Los locuaces y aparentemente fortuitos coloquialismos conversacionales («bueno», «mire usted», «no señor», «es natural»), así como el cliché final («así es la vida»), dan a la mentira de Dimitri un cierto aire de autenticidad campechana. Todos tenemos la impresión de que una historia así contada, de manera tan espontánea y sencilla, tan en apariencia salida del corazón, tiene que ser auténtica. Las despreciativas referencias a sus propios poemas (como un «pecado», una «porquería», «pequeños ejercicios en el bello arte de las letras») sugieren que Dimitri, que no parece apostar de verdad por sus escritos, posiblemente podría no ocultar ningún rencor serio contra Korobéinikov por haber plagiado algo tan poco importante. Ciertamente, Dimitri tiene (como él mismo dirá antes que nadie) un alma demasiado grande, demasiado indulgente y generosa como para albergar algún tipo de emoción tan mezquina como el rencor o el resentimiento.

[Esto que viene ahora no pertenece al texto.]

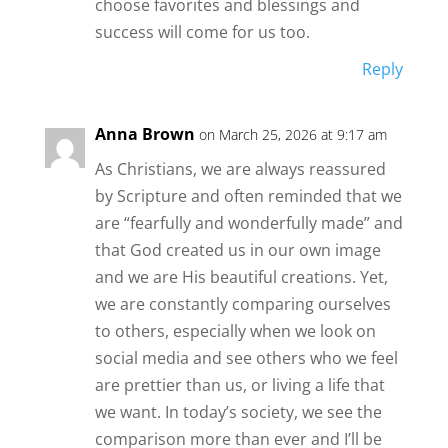
choose favorites and blessings and
success will come for us too.
Reply
Anna Brown
on March 25, 2026 at 9:17 am
As Christians, we are always reassured
by Scripture and often reminded that we
are “fearfully and wonderfully made” and
that God created us in our own image
and we are His beautiful creations. Yet,
we are constantly comparing ourselves
to others, especially when we look on
social media and see others who we feel
are prettier than us, or living a life that
we want. In today’s society, we see the
comparison more than ever and I’ll be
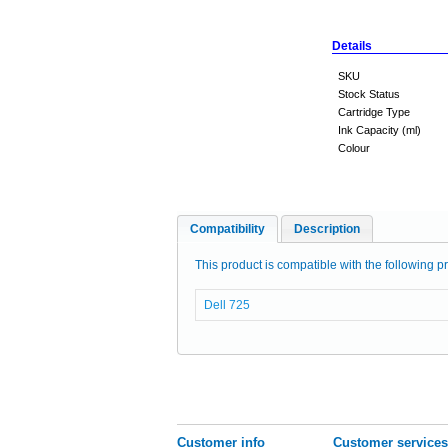
Details
SKU
Stock Status
Cartridge Type
Ink Capacity (ml)
Colour
Compatibility
Description
This product is compatible with the following pr
Dell 725
Customer info
Customer services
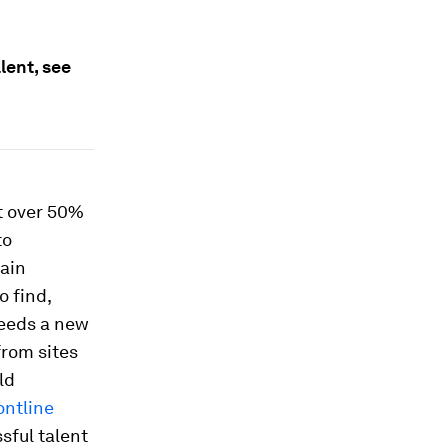
lent, see
t over 50%
to
hain
o find,
needs a new
from sites
ld
ontline
sful talent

A diferencia de Korobéinikov, él es un artista y, en consecuencia, según sugiere, alguien superior al supuesto plagiador, que «hace algún tipo de trabajo técnico» (de hecho, es ingeniero). Pero, lo más digno de mención del pasaje, lo que en efecto es el gozne sobre el que pivota el relato entero, es la (también aparentemente) poco seria y eufemística referencia al «pequeño percance jurídico» tras el cual «se fue de acampada por dos años», lo cual, por supuesto, es una alusión al período que pasó en el campo de trabajos forzosos soviético: una sombría realidad de su biografía reciente sobre la cual esa pandilla de la dacha, todos amantes de los placeres y casi histéricamente hedonistas, no podría soportar oír nada más directo. Finalmente, cuando se revela que la historia de Dimitri es falsa, el lector queda impresionado, pero de manera diferente a los personajes, quienes (de nuevo debido a sus propias biografías) están tan acostumbrados a la ocultación, a ser engañados y verse obligados a engañar, que tratan el incidente como si fuera sólo una broma más, aunque esa broma tenga trágicas consecuencias para el pobre Korobéinikov.
Antes de pasar del tema de las palabras al de las frases y párrafos, déjenme decir algo más acerca de aquellos bustos de compositores que presidieron el piano de prácticas en mi escuela primaria. Cuando le dije a mi marido que estaba escribiendo este ensayo, él me hizo saber que, de hecho, aún teníamos uno de aquellos bustos de músicos en nuestra casa. Resulta que, tras haber ido a parar al sótano y sobrevivido a posibles extravíos y pérdidas, la estatuilla había vuelto a aparecer en una habitación de la planta superior, donde permanece hasta hoy. Forma parte de una especie de pequeño montaje decorativo, casi como un altar, que hay en la habitación infantil de nuestro hijo menor, quien ha crecido para convertirse en músico y compositor.